COX-2 product offers good and bad news in ’test tube’ strokes

Paradox suggests reasons why COX-2 inhibitors hurt and help.

Laboratory studies at Johns Hopkins have revealed that certain products of the enzymes COX-1 and COX-2 can both protect and damage the brain. The findings, published in the February 2005 issue of the Journal of Neurochemistry, offer tantalizing clues to why drugs like Vioxx and Celebrex, which block COX-2, can ease arthritis but potentially harm the heart and brain.

Katrin Andreasson, M.D., an assistant professor in the neurology and neuroscience departments at Hopkins, and lead author of the study, explains that the recent discoveries of cardiovascular complications with long-term use of some COX-2 inhibitors are thought to be due to blocking effects of “good” prostaglandins, which are the downstream products of COX activity, potentially leading to heart attacks and strokes. “Defining which prostaglandin pathways are good and which promote disease would help to design more specific therapeutics,” she says.

In their latest laboratory studies, the Hopkins scientists discovered that the prostaglandin PGD2 has a protective or harmful effect in the brain depending on where it docks on a brain cell’s surface. After brain cells experience the laboratory equivalent of a stroke, PDG2 can protect them from being killed if it binds to one docking point, or receptor, on the cells’ surface, but causes them to die in greater numbers if it binds to a second receptor instead, the researchers report. Prostaglandins are involved in a wide variety of bodily activities including relaxation and contraction of muscles and blood vessels, control of blood pressure and inflammation.

“PGD2 is the most-produced prostaglandin in the brain,” says Andreasson. “It trumps all of the rest. So we theorized that high levels are protective. But it was a surprise that it was so effective at protecting neurons.”

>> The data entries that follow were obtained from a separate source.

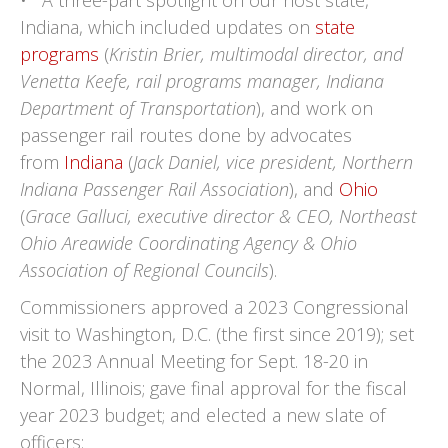
• A three-part spotlight on our host state,
Indiana, which included updates on
state
programs
(
Kristin Brier, multimodal director, and
Venetta Keefe, rail programs manager, Indiana
Department of Transportation
), and work on
passenger rail routes done by advocates
from
Indiana
(
Jack Daniel, vice president, Northern
Indiana Passenger Rail Association
), and
Ohio
(
Grace Galluci, executive director & CEO, Northeast
Ohio Areawide Coordinating Agency & Ohio
Association of Regional Councils
).
Commissioners approved a 2023 Congressional
visit to Washington, D.C. (the first since 2019); set
the 2023 Annual Meeting for Sept. 18-20 in
Normal, Illinois; gave final approval for the fiscal
year 2023 budget; and elected a new slate of
officers:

Because the Hopkins team found that PGD2’s positive effects generally outweigh its negative ones, the group speculates that PGD2 may provide a potential target for medicines to combat conditions involving brain damage, including stroke, Parkinson’s disease and Alzheimer’s disease.

In these neurologic diseases, nerve cell death is thought to be carried out in part by a huge release of glutamate, an important signaling molecule in the brain. In their experiments with brain cells and brain tissue from rats, the Hopkins researchers used glutamate to simulate the aftereffects of a stroke. After strokes and other injuries to the brain, levels of glutamate rise, triggering a number of chemical reactions, including an increase in COX-2 production and prostaglandin production. Increased COX-2 activity then leads to further neuron death.

The new findings come in the wake of two previous studies Andreasson has worked on, each finding unexpected protective roles for another prostaglandin produced by COX-2. In one, a different prostaglandin (PGE2) prevented brain cells from dying after a stroke. In the other, mice lacking a docking point for the PGE2 experienced strokes far more severe than normal animals.

Andreasson is now trying to determine if these prostaglandins have a similar protective effect in mouse models of Lou Gehrig’s disease, in which excessive glutamate is believed to damage neurons, and will begin work to see if the beneficial side of PGD2 activity can outweigh its toxic activity.